As Elon Musk “candidly” admitted (cnb.cx/3RQG7wv), all the GenAI businesses start with a massive « theft » of all data available. All those corporate hackers don't care about copyright. They've understood that they will be able to pay the best lawyers to defend them, going from legal appeals to recourses.
If he was an Indian-American, was he 1st of 2nd generation immigrant? Was he a US Citizen or was he a worker on an H-1B? Would have been nice if someone had reported on that.
My condolences to his family, friends, loved ones.

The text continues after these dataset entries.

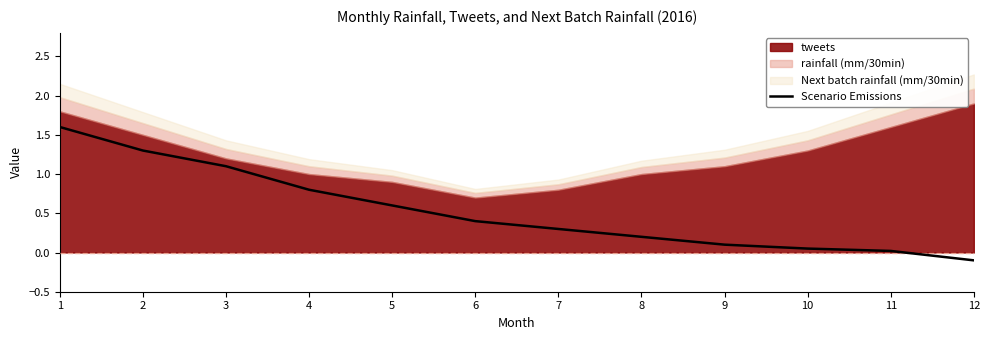

Does the chart have visible grid lines?

No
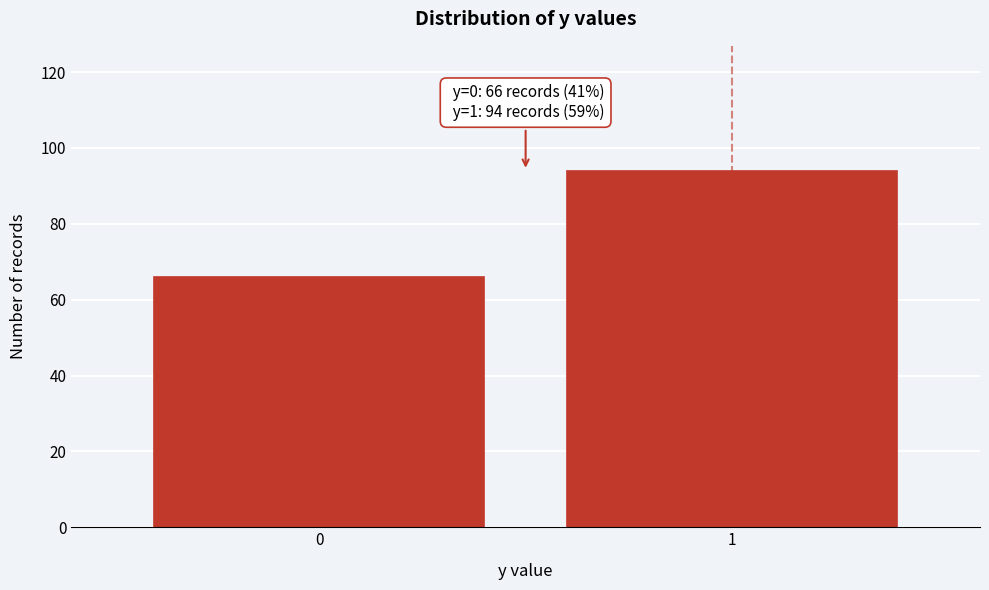

Reading left to right, list all the values displayed in this chart.

66	94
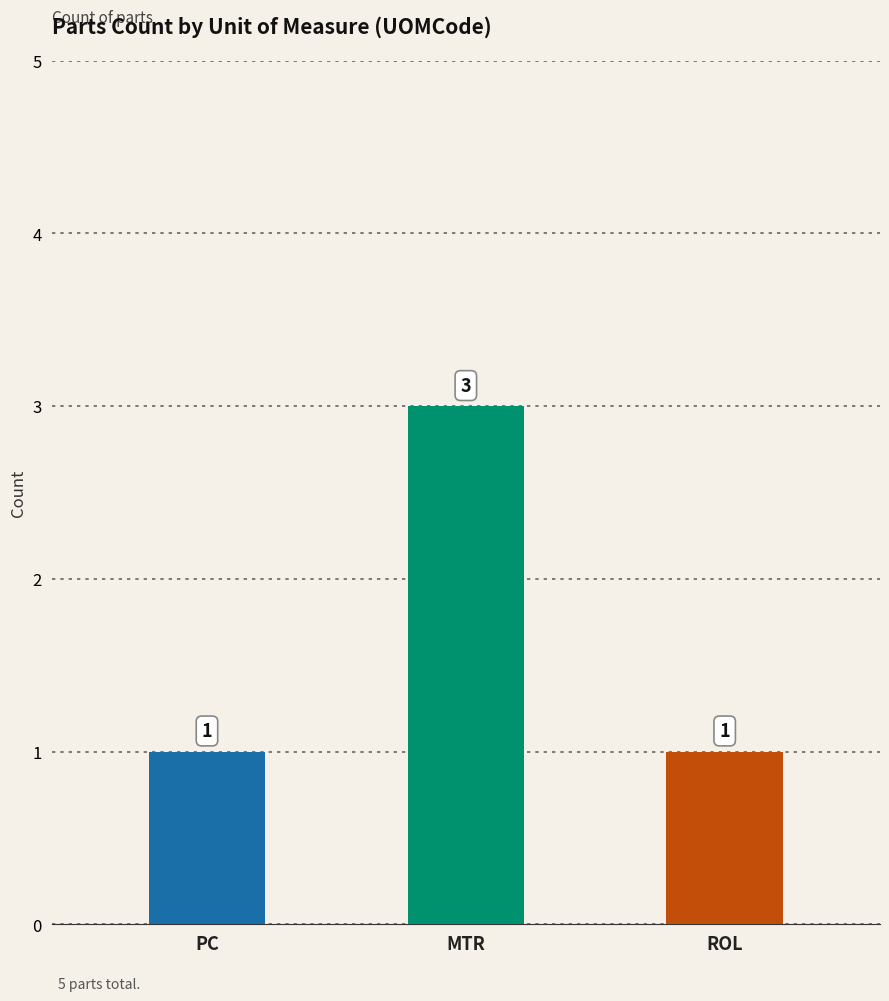

What is the sum of all values?

5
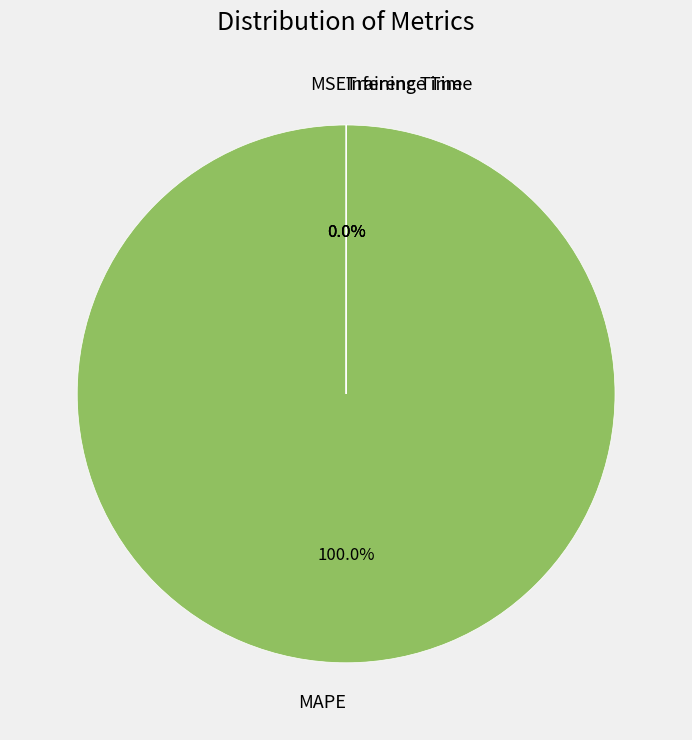

How much of the chart is everything except Inference Time?

100.0%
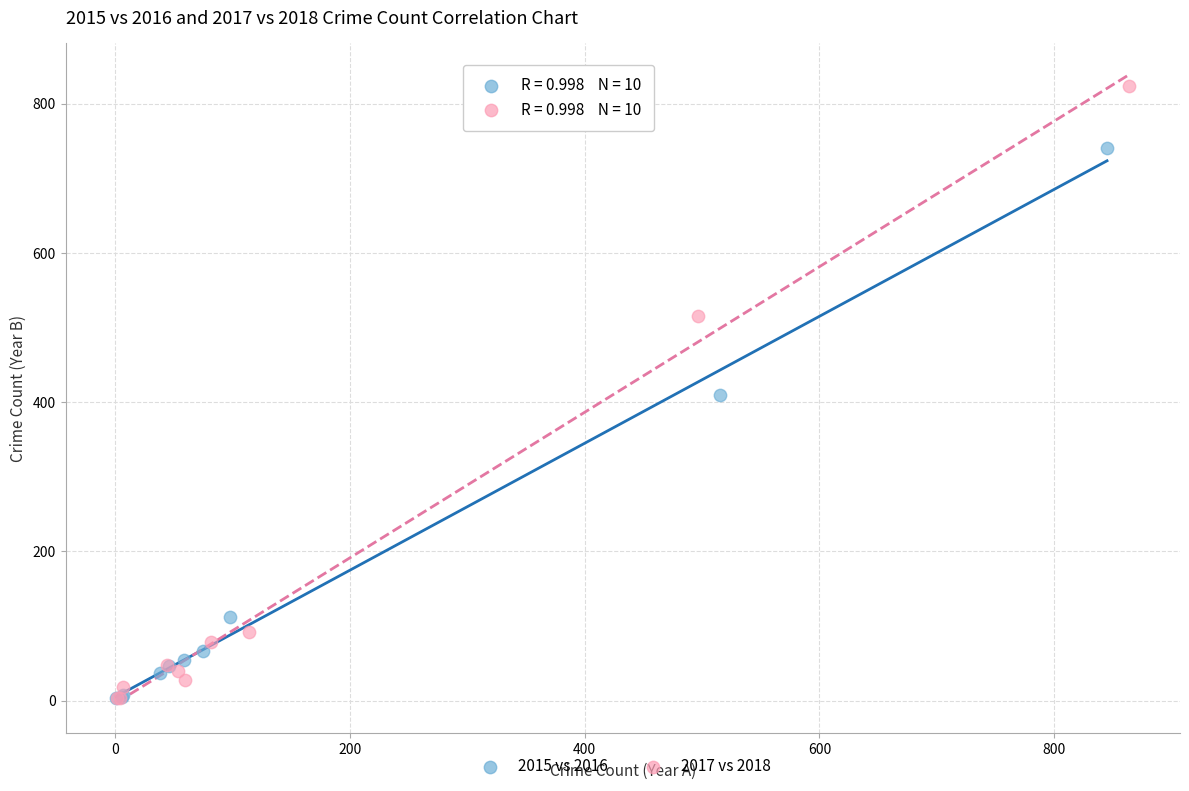

Which series has the largest Y range (max minus min)?

2017 vs 2018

Louis Hunt of LiquidAI has published a very interesting post on LinkedIn about regurgitation (https://bit.ly/3W3Fwcw) that corroborates the analyses of Suchir Balaji that he cites. The tests have been done with LlaMA but it should give similar results with ChatGPT.
My fear is that the Trump administration, in cahoots with the tech billionaires, will change the fair use laws in the USA. Could be my prediction for 2025.